> _Saved data entries_:
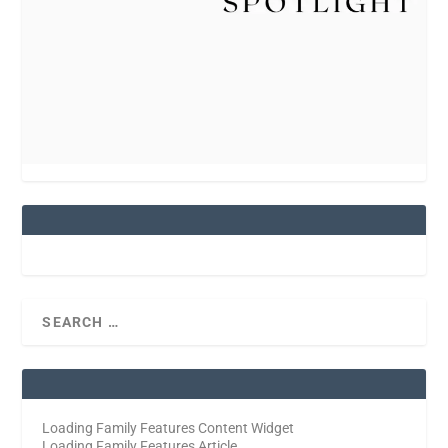
Loading Family Features Content Widget
Loading Family Features Article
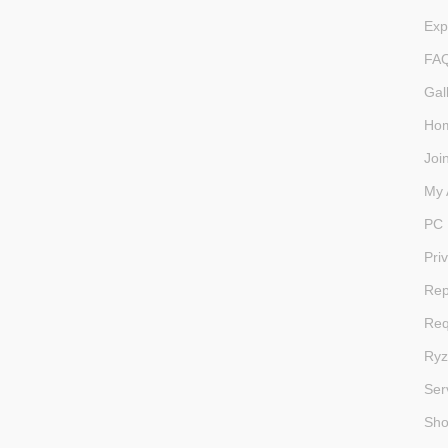
Exp
FA
Gal
Ho
Joi
My 
PC 
Pri
Rep
Req
Ryz
Ser
Sh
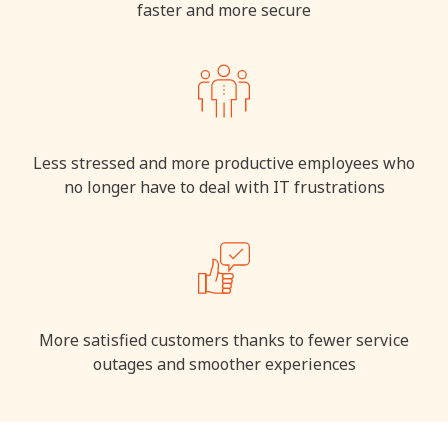
faster and more secure
Less stressed and more productive employees who
no longer have to deal with IT frustrations
More satisfied customers thanks to fewer service
outages and smoother experiences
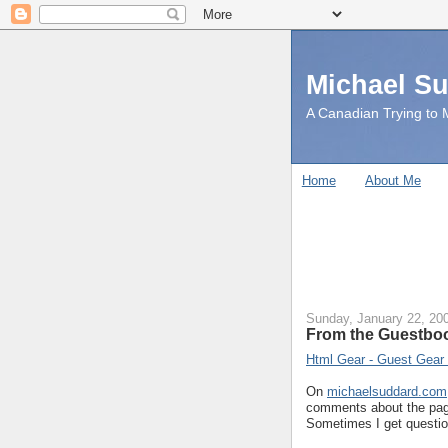
Michael S
A Canadian Trying to M
Home
About Me
Sunday, January 22, 20
From the Guestbo
Html Gear - Guest Gear
On
michaelsuddard.com
comments about the page
Sometimes I get questio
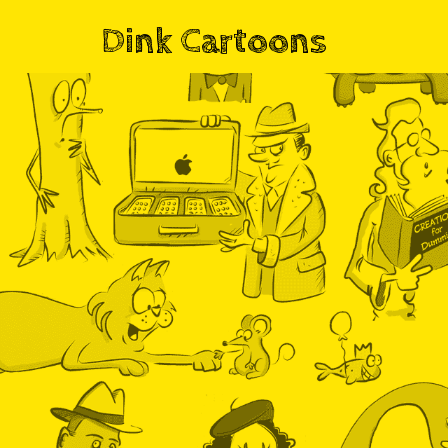
Dink Cartoons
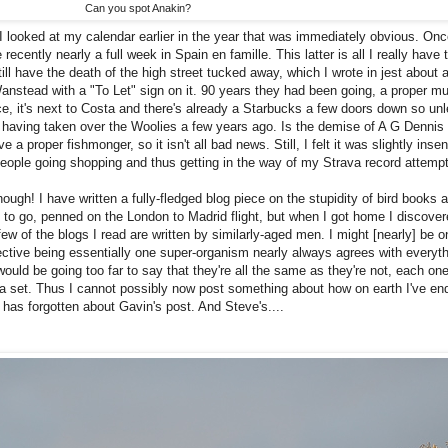
Can you spot Anakin?
 I looked at my calendar earlier in the year that was immediately obvious. Onc
 recently nearly a full week in Spain en famille. This latter is all I really hav
ill have the death of the high street tucked away, which I wrote in jest about 
stead with a "To Let" sign on it. 90 years they had been going, a proper mul
ce, it's next to Costa and there's already a Starbucks a few doors down so un
e having taken over the Woolies a few years ago. Is the demise of A G Dennis
 a proper fishmonger, so it isn't all bad news. Still, I felt it was slightly insen
 people going shopping and thus getting in the way of my Strava record attemp
h! I have written a fully-fledged blog piece on the stupidity of bird books as
 to go, penned on the London to Madrid flight, but when I got home I discove
few of the blogs I read are written by similarly-aged men. I might [nearly] be 
lective being essentially one super-organism nearly always agrees with everyth
ould be going too far to say that they're all the same as they're not, each one
 a set. Thus I cannot possibly now post something about how on earth I've en
e has forgotten about Gavin's post. And Steve's....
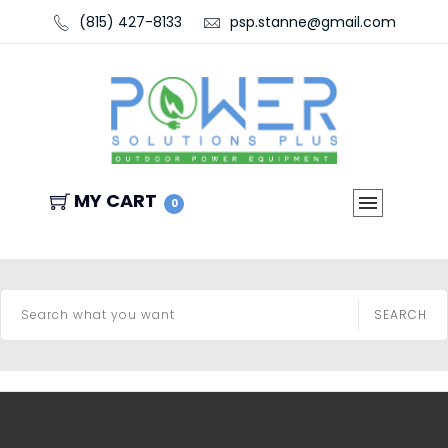
(815) 427-8133
psp.stanne@gmail.com
MY CART
0
SEARCH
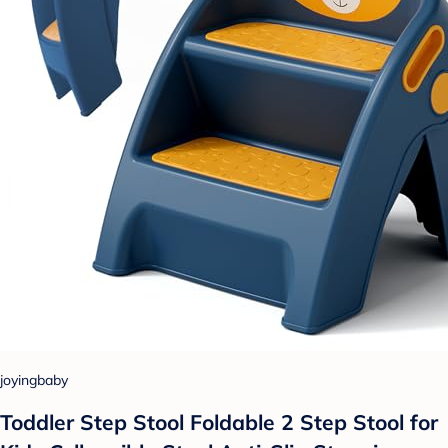
joyingbaby
Toddler Step Stool Foldable 2 Step Stool for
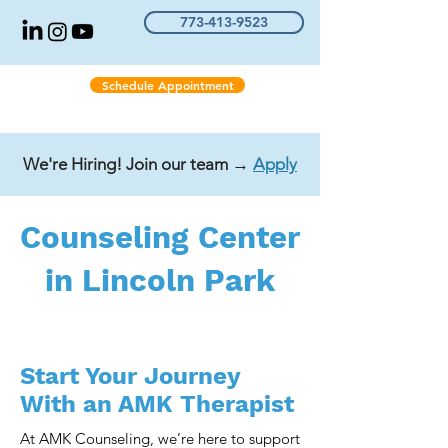
773-413-9523
Schedule Appointment
We're Hiring! Join our team →
Apply
Counseling Center
in Lincoln Park
Start Your Journey
With an AMK Therapist
At AMK Counseling, we’re here to support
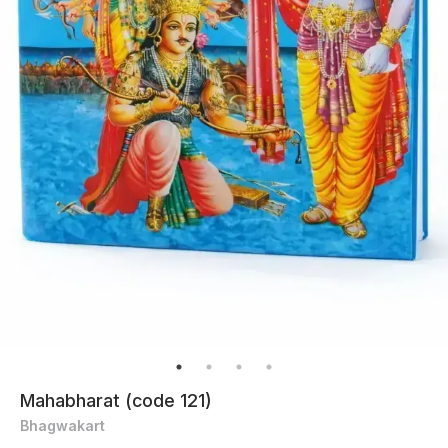
Mahabharat (code 121)
Bhagwakart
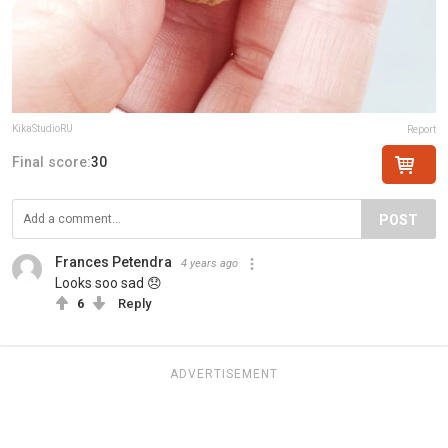
KikaStudioRU
Report
Final score:
30
POST
Frances Petendra
4 years ago
Looks soo sad 😞
6
Reply
ADVERTISEMENT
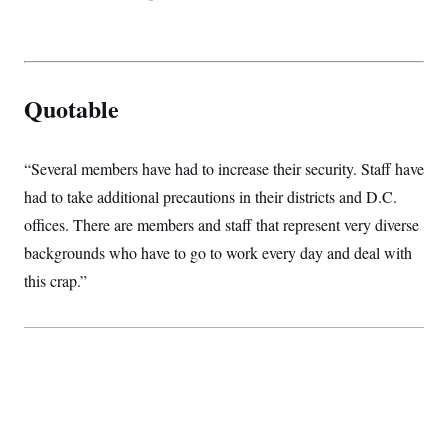
t
i
v
e
Quotable
“Several members have had to increase their security. Staff have
had to take additional precautions in their districts and D.C.
offices. There are members and staff that represent very diverse
backgrounds who have to go to work every day and deal with
this crap.”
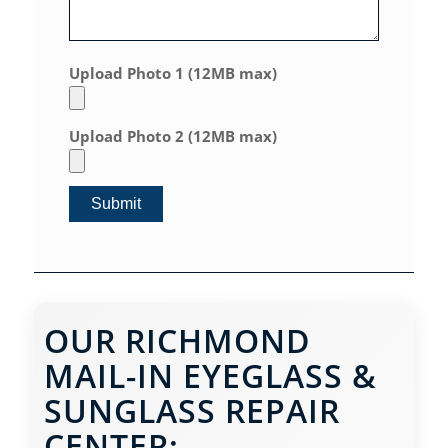
Upload Photo 1 (12MB max)
Upload Photo 2 (12MB max)
OUR RICHMOND
MAIL-IN EYEGLASS &
SUNGLASS REPAIR
CENTER:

> _What you need to do_:
Every line above with the string "going" in it needs to be copied.

> _Result of the task_:
stead with a "To Let" sign on it. 90 years they had been going, a proper mul
 people going shopping and thus getting in the way of my Strava record attemp
ould be going too far to say that they're all the same as they're not, each one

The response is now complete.